Milletvekili Kaplan, yaptığı yazılı açıklamada asgari ücret, yoksulluk sınırı ve açlık sınırına dikkat çekerek “Türk-İş’in Haziran ayı açlık ve yoksulluk sınırı araştırmasının sonuçlarını göre haziranda 4 kişilik bir ailenin yoksulluk sınırı 20 bin 818 liraya yükseldi. Açlık sınırı ise 6 bin 391 lirayla asgari ücretin 2 bin 137 TL üzerine tırmandı. Haziran ayında çalışan bekar bir vatandaşımızın yaşam maliyeti 8 bin lirayı geçti.
“Vatandaşlarımızın refahı değil, sefilliği arttı”
Her hafta seçim bölgem Gaziantep’te ilçe ilçe, köy köy esnaf ve vatandaş gezileri yaparak, vatandaşlarımızın sorunlarını dinliyoruz, çözüm önerilerimizi anlatıyoruz. Artık vatandaşlarımız çayın yanına şeker koyamıyor, kuru ekmekle gününü bitirmeye çalışıyor. Yüzbinlerce vatandaşımız yatağa aç giriyor. Bugün Oğuzeli’nde, Karkamış’ta, Arabanda’, Nurdağı’nda, İslahiye’de, Nizip’de, Yavuzeli’nde, Şehitkâmil’de, Şahinbey’de her ilçede, her köyde durum aynı. Çiftçilerimiz ekemiyor, esnafımız siftah yapamıyor, emeklimiz Pazar alışverişine dahi çıkamıyor. Ülke bitmiş durumda. Ocak ayının başında dört kişilik bir ailenin açlık sınırı 4 bin lirayken, Haziran ayında 7 bin liraya yaklaştı. Peki, asgari ücret arttı mı? Yok. Artan enflasyon oldu, döviz oldu, kiralar oldu, zamlar oldu. Vatandaşlarımızın refahı değil, sefilliği arttı” dedi.
“Asgari ücrete %40 zam hiçbir yaraya merhem olmaz!”

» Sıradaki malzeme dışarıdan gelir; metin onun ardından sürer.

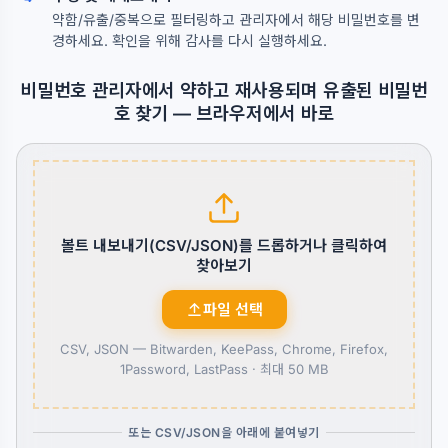
약함/유출/중복으로 필터링하고 관리자에서 해당 비밀번호를 변
경하세요. 확인을 위해 감사를 다시 실행하세요.
비밀번호 관리자에서 약하고 재사용되며 유출된 비밀번
호 찾기 — 브라우저에서 바로
볼트 내보내기(CSV/JSON)를 드롭하거나 클릭하여
찾아보기
파일 선택
CSV, JSON — Bitwarden, KeePass, Chrome, Firefox,
1Password, LastPass ·
최대 50 MB
또는 CSV/JSON을 아래에 붙여넣기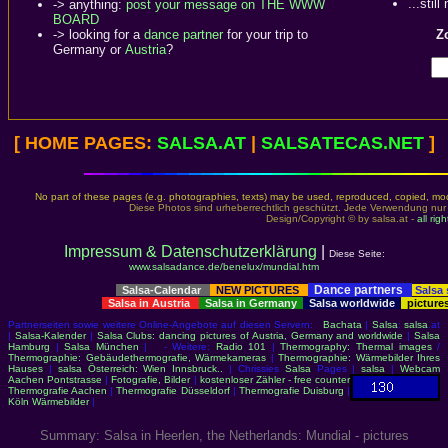
...stil
-> anything:
post your message on THE WWW
BOARD
-> looking for a
dance partner
for your trip to
Zo
Germany or
Austria
?
[ HOME PAGES:
SALSA
.AT
|
SALSA
TECAS.NET
]
No part of these pages (e.g. photographies, texts) may be used, reproduced, copied, modi
Diese Photos sind urheberrechtlich geschützt. Jede Verwendung nur
Design/Copyright © by salsa.at -
all rig
Impressum & Datenschutzerklärung
|
Diese Seite:
www.salsadance.de/benelux/mundial.htm
Dance partners
Salsa-Calendar
NEW PICTURES
Salsa
Salsa in Austria
Salsa in Germany
Salsa worldwide
picture
Partnerseiten sowie weitere Online-Angebote auf diesen Servern:
Bachata
|
Salsa
:
salsa
.at
|
Salsa-Kalender
|
Salsa Clubs: dancing pictures of Austria, Germany and worldwide
|
Salsa
Hamburg
|
Salsa München
| - Weitere:
Radio 101
|
Thermography: Thermal images
/
Thermographie: Gebäudethermografie, Wärmekameras
|
Thermographie: Wärmebilder Ihres
Hauses
|
salsa Österreich: Wien Innsbruck..
| Chrissies
Salsa
Pages |
salsa
|
Webcam
Aachen Pontstrasse
|
Fotografie, Bilder
|
kostenloser Zähler - free counter
Thermografie Aachen
|
Thermografie Düsseldorf
|
Thermografie Duisburg
|
Köln Wärmebilder
|
Summary: Salsa in Heerlen, the Netherlands: Mundial - pictures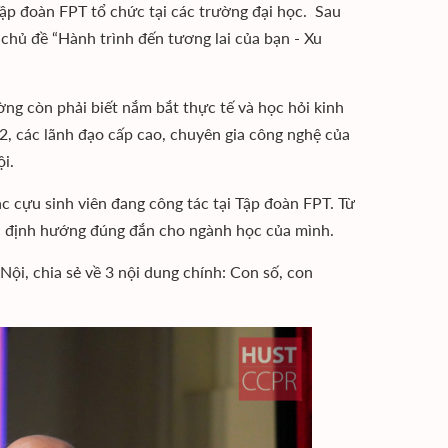
ập đoàn FPT tổ chức tại các trường đại học. Sau
 chủ đề “Hành trình đến tương lai của bạn - Xu
ường còn phải biết nắm bắt thực tế và học hỏi kinh
2, các lãnh đạo cấp cao, chuyên gia công nghệ của
ội.
c cựu sinh viên đang công tác tại Tập đoàn FPT. Từ
ợc định hướng đúng đắn cho ngành học của mình.
i, chia sẻ về 3 nội dung chính: Con số, con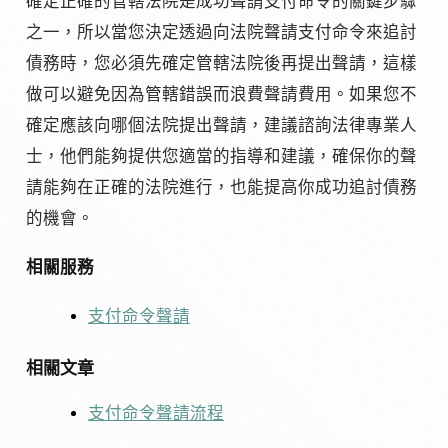
確定正確的管轄法院是成功聲請支付命令的關鍵步驟
之一，所以當您決定透過向法院聲請支付命令來追討
債務時，您必須先確定管轄法院後再提出聲請，這樣
做可以避免因為管轄錯誤而浪費聲請費用。如果您不
確定應該向哪個法院提出聲請，建議諮詢法律專業人
士，他們能夠提供您適當的指導和建議，確保你的聲
請能夠在正確的法院進行，也能提高你成功追討債務
的機會。
相關服務
支付命令聲請
相關文章
支付命令聲請流程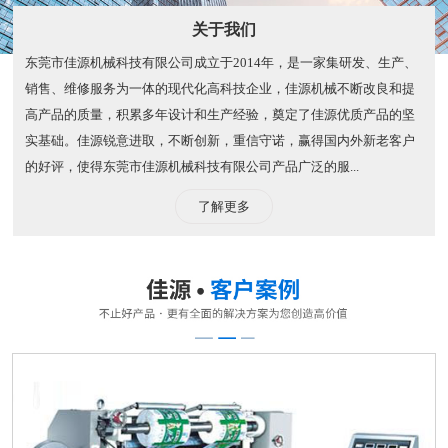
关于我们
东莞市佳源机械科技有限公司成立于2014年，是一家集研发、生产、
销售、维修服务为一体的现代化高科技企业，佳源机械不断改良和提
高产品的质量，积累多年设计和生产经验，奠定了佳源优质产品的坚
实基础。佳源锐意进取，不断创新，重信守诺，赢得国内外新老客户
的好评，使得东莞市佳源机械科技有限公司产品广泛的服...
了解更多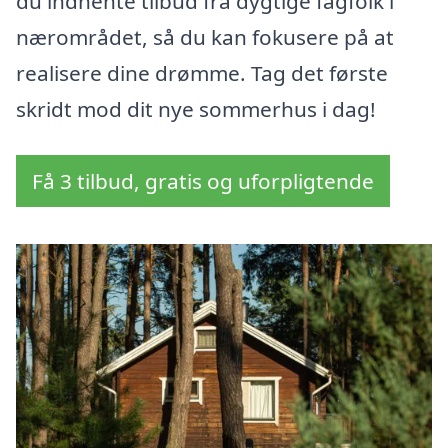
du indhente tilbud fra dygtige fagfolk i
nærområdet, så du kan fokusere på at
realisere dine drømme. Tag det første
skridt mod dit nye sommerhus i dag!
Få 3 tilbud, gratis og uforpligtende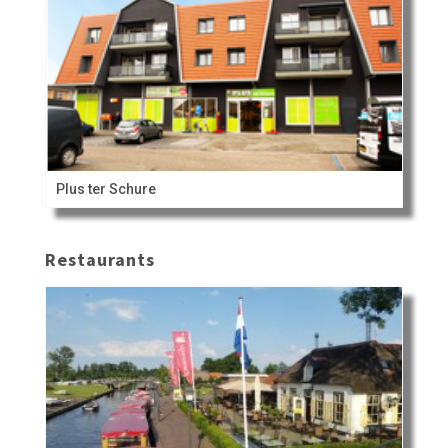
Plus ter Schure
Restaurants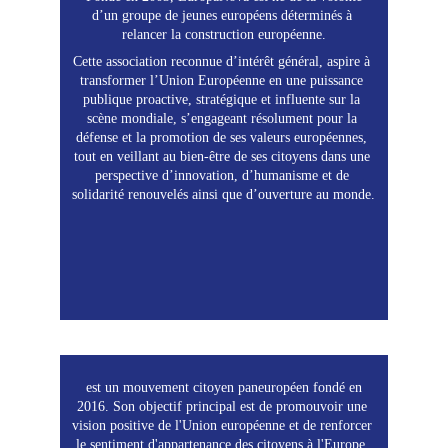
d’un groupe de jeunes européens déterminés à 
relancer la construction européenne.
Cette association reconnue d’intérêt général, aspire à 
transformer l’Union Européenne en une puissance 
publique proactive, stratégique et influente sur la 
scène mondiale, s’engageant résolument pour la 
défense et la promotion de ses valeurs européennes, 
tout en veillant au bien-être de ses citoyens dans une 
perspective d’innovation, d’humanisme et de 
solidarité renouvelés ainsi que d’ouverture au monde.
PULSE OF EUROPE 
 est un mouvement citoyen paneuropéen fondé en 
2016. Son objectif principal est de promouvoir une 
vision positive de l'Union européenne et de renforcer 
le sentiment d'appartenance des citoyens à l'Europe. 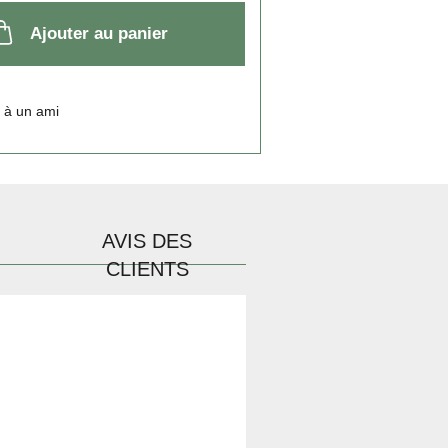
Ajouter au panier
 à un ami
AVIS DES
CLIENTS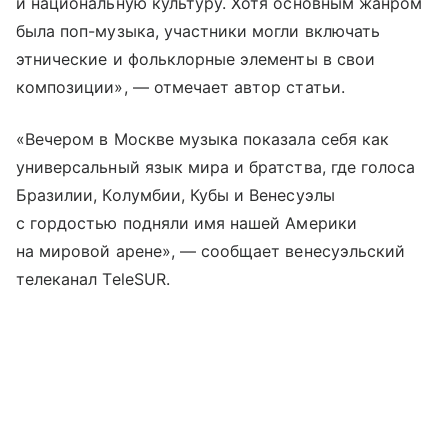
и национальную культуру. Хотя основным жанром
была поп-музыка, участники могли включать
этнические и фольклорные элементы в свои
композиции», — отмечает автор статьи.
«Вечером в Москве музыка показала себя как
универсальный язык мира и братства, где голоса
Бразилии, Колумбии, Кубы и Венесуэлы
с гордостью подняли имя нашей Америки
на мировой арене», — сообщает венесуэльский
телеканал TeleSUR.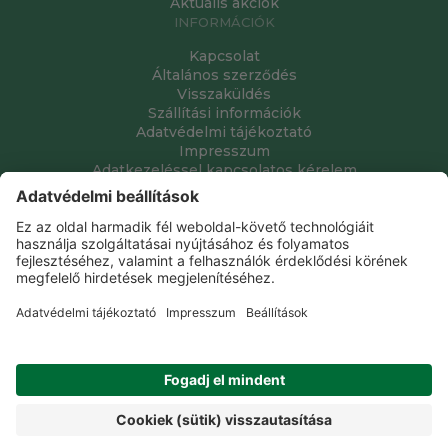
Aktuális akciók
INFORMÁCIÓK
Kapcsolat
Általános szerződés
Visszaküldés
Szállítási információk
Adatvédelmi tájékoztató
Impresszum
Adatkezeléssel kapcsolatos kérelem
Grube Kft. © 2009 - 2026. Minden jog fenntartva. All rights
reserved.
Tervezte és készítette:
Vision-Software, az Octopus 8 ERP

Artık son dönemeçte asgari ücret güncellemesi görüşülürken, siyaset üstü olan bir mesela olarak görülmeli ve asgari ücrete çok ciddi bir zam yapılmak zorundadır. Asgari ücret açlık sınırı altında kalmamalıdır. Asgari ücretin altında kalan emekli olmamalıdır. Asgari ücrete %40 zam yapılacağı bilgisi kamuoyu gündeminde. Yetmez. Bu şartlar altında, Türk lirası bu kadar değer kaybederken, rakamlarla açlık sınırı, yoksulluk sınırı belli ve zamlar göz önündeyken asgari ücrete %40 zam hiçbir şekilde yaraya merhem olmaz. Ekmeğin 5 liraya yükseldiği, elektriğin %30 zamlandığı, akaryakıtın neredeyse her gün en az 1 lira zamlandığı, bir ülkede %40 zam kime, neye yetecek?